LA PAZ – Bolivia’s crops of coca leaf declined by a scant 1 percent in 2015 and now occupy 20,200 hectares (49,900 acres), according to a report released Tuesday by the United Nations.
The representative of the UN Office on Drugs and Crime, Antonino di Leo, presented a technical study to Bolivian authorities in the Foreign Ministry.
Bolivia, like neighboring Peru, allows the limited cultivation of coca for legal uses in Andean religious rites and as a folk remedy for altitude sickness, but some production is diverted for use as the raw material of cocaine.
Specifically, as the UN study shows, coca crops dropped slightly from 20,400 to 20,200 hectares (50,400 to 49,900 acres), despite efforts made throughout the year by agents of the eradication corps to destroy some 11,000 hectares (27,000 acres) of the leaf by hand and with machetes.

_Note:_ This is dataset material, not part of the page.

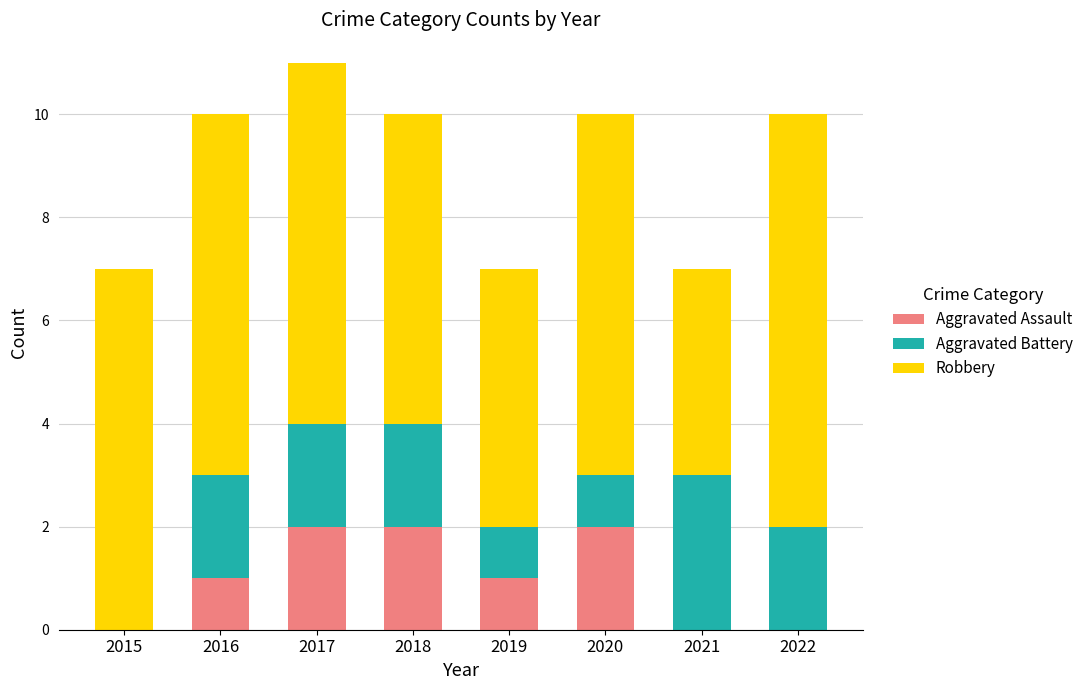

At which category is the sum across all series the highest?

2017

The report was prepared with satellite images and the results of inspection missions by land and air in coca-growing areas, similar to studies the UNODC carries out in Peru and Colombia.
The investigation also calculates that potential coca production in Bolivia is around 32,500 metric tons, of which some 65 percent is sold at the country’s only two legal markets for the plant.

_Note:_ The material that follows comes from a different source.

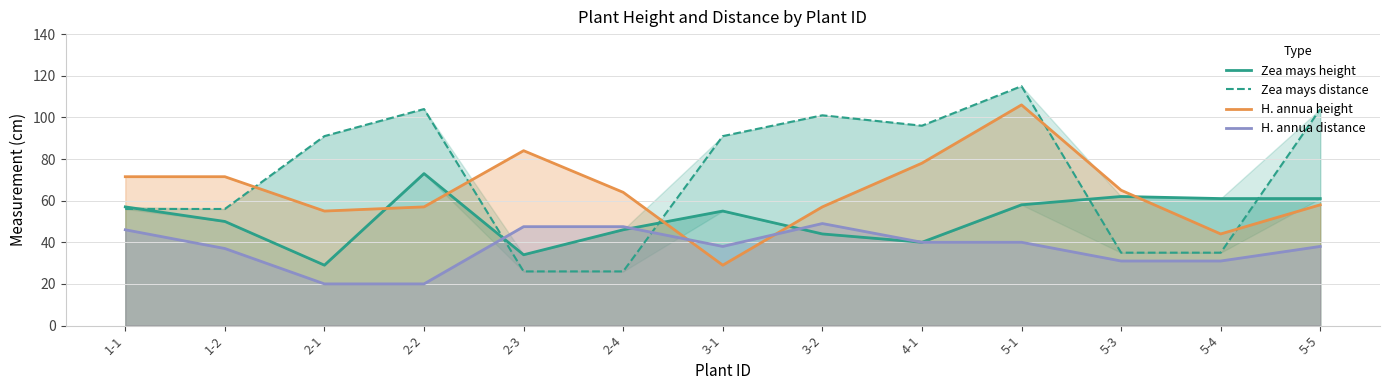

Which series has the largest total across all categories?

Zea mays distance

The remaining 35 percent of production, equivalent to 11,299 metric tons, does not go through legal markets, the report said.
Bolivian President Evo Morales continues being the leader of coca producers in the Chapare area.
Both the government and farm workers have openly suggested that anti-drug legislation should be changed to increase the amount of coca crops permitted by law from 12,000 to 20,000 hectares (29,600 to 49,400 acres).
Colombia is the world’s largest producer of cocaine, with total output greater than that of Peru and Bolivia combined.